• Votre consigne:
Recopiez sans rien modifier le passage du texte sur la décision de la CNDA qui va de « Les prostituées qui » à « certain groupe social. », ces deux bornes incluses.

Les prostituées qui sont originaires de l’Etat d’Edo et qui sont à la fois victimes du trafic d’êtres humains et désireuses de s’en extraire de manière active constituent un groupe dont les membres sont, en raison de ces deux caractéristiques communes qui les définissent, susceptibles d’être exposées à des persécutions au sens de l’article 1A2 de la Convention de 1951, sans pouvoir se réclamer de la protection des autorités du Nigeria. Elles appartiennent à un certain groupe social.

Faits: 

Mlle E. est originaire de Bénin City, dans l’Etat d’Edo, au Nigeria. Elle a été approchée, au Nigeria, par un réseau de traite d’êtres humains qui lui a proposé un emploi en Europe. Arrivée en France, elle a été forcée de se prostituer. Elle a dénoncé à la police les responsables du réseau mais n’a pu fournir que des prénoms. Sa demande d’asile ayant été rejetée par l’Ofpra, elle demande à la CNDA de lui reconnaitre le statut de réfugié.

Décision & Raisonnement: 

S’appuyant sur de nombreuses informations sur le pays d’origine, la CNDA énonce que beaucoup de jeunes femmes qui sont recrutées dans l’Etat d’Edo et qui sont exploitées, sous la contrainte, par des réseaux pratiquant la traite d’êtres humains subissent une forme de violence liée à leur appartenance sexuelle qui doit être regardée comme constitutive d’une persécution. Elles sont exposées, en cas de retour dans leur pays, à de graves représailles de la part des trafiquants, ainsi qu’à des risques réels d’être à nouveau victimes de la traite des êtres humains ou de faire l’objet d’un ostracisme familial ou communautaire voire d’une grave discrimination.

Citant les lois de l’Etat d’Edo relatives à la prostitution et au proxénétisme et mentionnant l’absence de poursuites pénales effectives, la CNDA considère que le caractère systématique du défaut de protection dans cet Etat ne doit pas seulement être regardé comme un risque de traitement inhumain et dégradant au sens de l’article L.712-1 du Ceseda.

• Documents fournis:
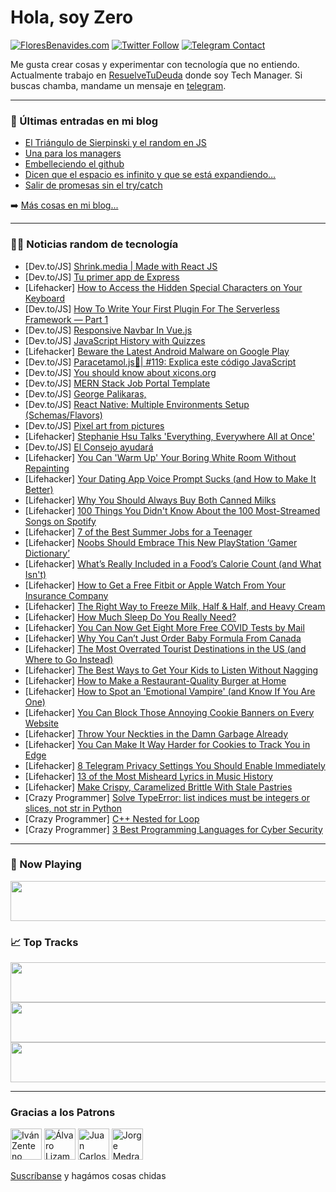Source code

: # Hola, soy Zero

[![FloresBenavides.com](https://img.shields.io/website?down_message=oops&label=MiBlog&style=for-the-badge&up_message=online&url=https%3A%2F%2Ffloresbenavides.com)](https://floresbenavides.com) [![Twitter Follow](https://img.shields.io/twitter/follow/ZeroDragon?color=%231DA1F2&label=Follow&logo=twitter&logoColor=ffffff&style=for-the-badge)](https://twitter.com/zerodragon) [![Telegram Contact](https://img.shields.io/badge/escr%C3%ADbeme-ZeroDragon-%2326A5E4?style=for-the-badge&logo=telegram)](https://t.me/zerodragon)

Me gusta crear cosas y experimentar con tecnología que no entiendo.
Actualmente trabajo en [ResuelveTuDeuda](http://github.com/resuelve) donde soy Tech Manager.
Si buscas chamba, mandame un mensaje en [telegram](https://t.me/zerodragon).

---

### 📕 Últimas entradas en mi blog
<!-- BLOG-POST-LIST:START -->
- [El Triángulo de Sierpinski y el random en JS](https://floresbenavides.com/el-triangulo-de-sierpinski-y-el-random-en-js/)
- [Una para los managers](https://floresbenavides.com/una-para-los-managers/)
- [Embelleciendo el github](https://floresbenavides.com/embelleciendo-el-github/)
- [Dicen que el espacio es infinito y que se está expandiendo…](https://floresbenavides.com/dicen-que-el-espacio-es-infinito-y-que-se-esta-expandiendo/)
- [Salir de promesas sin el try/catch](https://floresbenavides.com/salir-de-promesas-sin-el-try-catch/)
<!-- BLOG-POST-LIST:END -->

➡️ [Más cosas en mi blog...](https://floresbenavides.com)

---

### 👨‍💻 Noticias random de tecnología
<!-- TECH-POSTS:START -->
- [Dev.to/JS] [Shrink.media | Made with React JS](https://dev.to/madewithjavascript/shrinkmedia-made-with-react-js-ibl)
- [Dev.to/JS] [Tu primer app de Express](https://dev.to/rogerdimonte/tu-primer-app-de-express-4ecm)
- [Lifehacker] [How to Access the Hidden Special Characters on Your Keyboard](https://lifehacker.com/how-to-access-the-hidden-special-characters-on-your-key-1848929877)
- [Dev.to/JS] [How To Write Your First Plugin For The Serverless Framework — Part 1](https://dev.to/goserverless/how-to-write-your-first-plugin-for-the-serverless-framework-part-1-3kce)
- [Dev.to/JS] [Responsive Navbar In Vue.js](https://dev.to/w3hubs/responsive-navbar-in-vuejs-55cd)
- [Dev.to/JS] [JavaScript History with Quizzes](https://dev.to/codewithshahan/javascript-history-with-quizzes-3h4d)
- [Lifehacker] [Beware the Latest Android Malware on Google Play](https://lifehacker.com/beware-the-latest-android-malware-on-google-play-1848939703)
- [Dev.to/JS] [Paracetamol.js💊| #119: Explica este código JavaScript](https://dev.to/duxtech/paracetamoljs-119-explica-este-codigo-javascript-5bl3)
- [Dev.to/JS] [You should know about xicons.org](https://dev.to/brojenuel/you-should-know-about-xiconsorg-keh)
- [Dev.to/JS] [MERN Stack Job Portal Template](https://dev.to/zelal/mern-stack-job-portal-template-401e)
- [Dev.to/JS] [George Palikaras,](https://dev.to/juangon42673591/george-palikaras-1pio)
- [Dev.to/JS] [React Native: Multiple Environments Setup &lpar;Schemas/Flavors&rpar;](https://dev.to/leon_arantes/react-native-multiple-environments-setup-schemaflavors-3l7p)
- [Dev.to/JS] [Pixel art from pictures](https://dev.to/emiliodominguez/pixel-art-from-pictures-2lnk)
- [Lifehacker] [Stephanie Hsu Talks &#39;Everything, Everywhere All at Once&#39;](https://lifehacker.com/stephanie-hsu-talks-everything-everywhere-all-at-once-1848942058)
- [Dev.to/JS] [El Consejo ayudará](https://dev.to/juangon42673591/el-consejo-ayudara-223i)
- [Lifehacker] [You Can &#39;Warm Up&#39; Your Boring White Room Without Repainting](https://lifehacker.com/you-can-warm-up-your-boring-white-room-without-repainti-1848937908)
- [Lifehacker] [Your Dating App Voice Prompt Sucks &lpar;and How to Make It Better&rpar;](https://lifehacker.com/your-dating-app-voice-prompt-sucks-and-how-to-make-it-1848939137)
- [Lifehacker] [Why You Should Always Buy Both Canned Milks](https://lifehacker.com/why-you-should-always-buy-both-canned-milks-1848938774)
- [Lifehacker] [100 Things You Didn&#39;t Know About the 100 Most-Streamed Songs on Spotify](https://lifehacker.com/100-things-you-didnt-know-about-the-100-most-streamed-s-1848908623)
- [Lifehacker] [7 of the Best Summer Jobs for a Teenager](https://lifehacker.com/7-of-the-best-summer-jobs-for-a-teenager-1848939253)
- [Lifehacker] [Noobs Should Embrace This New PlayStation ‘Gamer Dictionary’](https://lifehacker.com/noobs-should-embrace-this-new-playstation-gamer-dictio-1848938731)
- [Lifehacker] [What’s Really Included in a Food’s Calorie Count &lpar;and What Isn&#39;t&rpar;](https://lifehacker.com/what-s-really-included-in-a-food-s-calorie-count-and-w-1848938626)
- [Lifehacker] [How to Get a Free Fitbit or Apple Watch From Your Insurance Company](https://lifehacker.com/how-to-get-a-free-fitbit-or-apple-watch-from-your-insur-1848937750)
- [Lifehacker] [The Right Way to Freeze Milk, Half &amp; Half, and Heavy Cream](https://lifehacker.com/the-right-way-to-freeze-milk-half-half-and-heavy-cr-1848938121)
- [Lifehacker] [How Much Sleep Do You Really Need?](https://lifehacker.com/how-much-sleep-do-you-really-need-1848933245)
- [Lifehacker] [You Can Now Get Eight More Free COVID Tests by Mail](https://lifehacker.com/you-can-now-get-eight-more-free-covid-tests-by-mail-1848937728)
- [Lifehacker] [Why You Can’t Just Order Baby Formula From Canada](https://lifehacker.com/why-you-can-t-just-order-baby-formula-from-canada-1848938040)
- [Lifehacker] [The Most Overrated Tourist Destinations in the US &lpar;and Where to Go Instead&rpar;](https://lifehacker.com/the-most-overrated-tourist-destinations-in-the-us-and-1848937679)
- [Lifehacker] [The Best Ways to Get Your Kids to Listen Without Nagging](https://lifehacker.com/the-best-ways-to-get-your-kids-to-listen-without-naggin-1848917787)
- [Lifehacker] [How to Make a Restaurant-Quality Burger at Home](https://lifehacker.com/how-to-make-a-restaurant-quality-burger-at-home-1848937093)
- [Lifehacker] [How to Spot an &#39;Emotional Vampire&#39; &lpar;and Know If You Are One&rpar;](https://lifehacker.com/how-to-spot-an-emotional-vampire-and-know-if-you-are-o-1848935096)
- [Lifehacker] [You Can Block Those Annoying Cookie Banners on Every Website](https://lifehacker.com/you-can-block-those-annoying-cookie-banners-on-every-we-1848936142)
- [Lifehacker] [Throw Your Neckties in the Damn Garbage Already](https://lifehacker.com/throw-your-neckties-in-the-damn-garbage-already-1848936151)
- [Lifehacker] [You Can Make It Way Harder for Cookies to Track You in Edge](https://lifehacker.com/you-can-make-it-way-harder-for-cookies-to-track-you-in-1848925898)
- [Lifehacker] [8 Telegram Privacy Settings You Should Enable Immediately](https://lifehacker.com/8-telegram-privacy-settings-you-should-enable-immediate-1848931353)
- [Lifehacker] [13 of the Most Misheard Lyrics in Music History](https://lifehacker.com/13-of-the-most-misheard-lyrics-in-music-history-1848931396)
- [Lifehacker] [Make Crispy, Caramelized Brittle With Stale Pastries](https://lifehacker.com/make-crispy-caramelized-brittle-with-stale-pastries-1848933809)
- [Crazy Programmer] [Solve TypeError: list indices must be integers or slices, not str in Python](https://www.thecrazyprogrammer.com/2022/05/list-indices-must-be-integers-or-slices-not-str.html)
- [Crazy Programmer] [C++ Nested for Loop](https://www.thecrazyprogrammer.com/2022/05/c-nested-for-loop.html)
- [Crazy Programmer] [3 Best Programming Languages for Cyber Security](https://www.thecrazyprogrammer.com/2022/04/programming-languages-for-cyber-security.html)<!-- TECH-POSTS:END -->

---

### 🎵 Now Playing
<a href="https://spotify-now-playing-dun.vercel.app/now-playing?open"><img src="https://spotify-now-playing-dun.vercel.app/now-playing" width="540" height="64"></a>

### 📈 Top Tracks
<a href="https://spotify-now-playing-dun.vercel.app/top-tracks?i=1&open"><img src="https://spotify-now-playing-dun.vercel.app/top-tracks?i=1" width="540" height="64"></a>
<a href="https://spotify-now-playing-dun.vercel.app/top-tracks?i=2&open"><img src="https://spotify-now-playing-dun.vercel.app/top-tracks?i=2" width="540" height="64"></a>
<a href="https://spotify-now-playing-dun.vercel.app/top-tracks?i=3&open"><img src="https://spotify-now-playing-dun.vercel.app/top-tracks?i=3" width="540" height="64"></a>

---

### Gracias a los Patrons
[<img src="https://avatars.githubusercontent.com/u/243380?v=4" alt="Iván Zenteno" width="50px">](https://github.com/k001) [<img src="https://avatars.githubusercontent.com/u/19955639?v=4" alt="Álvaro Lizama" width="50px">](https://github.com/alvarolizama) [<img src="https://avatars.githubusercontent.com/u/2718753?v=4" alt="Juan Carlos Ruiz" width="50px">](https://github.com/JuanCrg90) [<img src="https://avatars.githubusercontent.com/u/37025?v=4" alt="Jorge Medrano" width="50px">](https://github.com/h1pp1e) 

[Suscríbanse](https://www.patreon.com/zerodragon) y hagámos cosas chidas
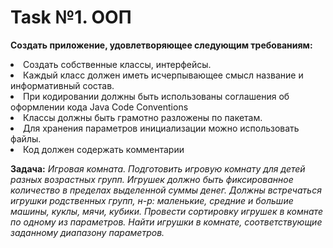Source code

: <h1>Task №1. ООП</h1>

**Создать приложение, удовлетворяющее следующим требованиям:**
<li> Создать собственные классы, интерфейсы.
<li> Каждый класс должен иметь исчерпывающее смысл название и информативный состав.
<li> При кодировании должны быть использованы соглашения об оформлении кода Java Code Conventions
<li> Классы должны быть грамотно разложены по пакетам.
<li> Для хранения параметров инициализации можно использовать файлы.
<li> Код должен содержать комментарии

**Задача:**
*Игровая комната. Подготовить игровую комнату для детей разных
возрастных групп. Игрушек должно быть фиксированное количество в
пределах выделенной суммы денег. Должны встречаться игрушки
родственных групп, н-р: маленькие, средние и большие машины, куклы,
мячи, кубики. Провести сортировку игрушек в комнате по одному из
параметров. Найти игрушки в комнате, соответствующие заданному
диапазону параметров.*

• Exercice corrigé:
Les prostituées qui sont originaires de l’Etat d’Edo et qui sont à la fois victimes du trafic d’êtres humains et désireuses de s’en extraire de manière active constituent un groupe dont les membres sont, en raison de ces deux caractéristiques communes qui les définissent, susceptibles d’être exposées à des persécutions au sens de l’article 1A2 de la Convention de 1951, sans pouvoir se réclamer de la protection des autorités du Nigeria. Elles appartiennent à un certain groupe social.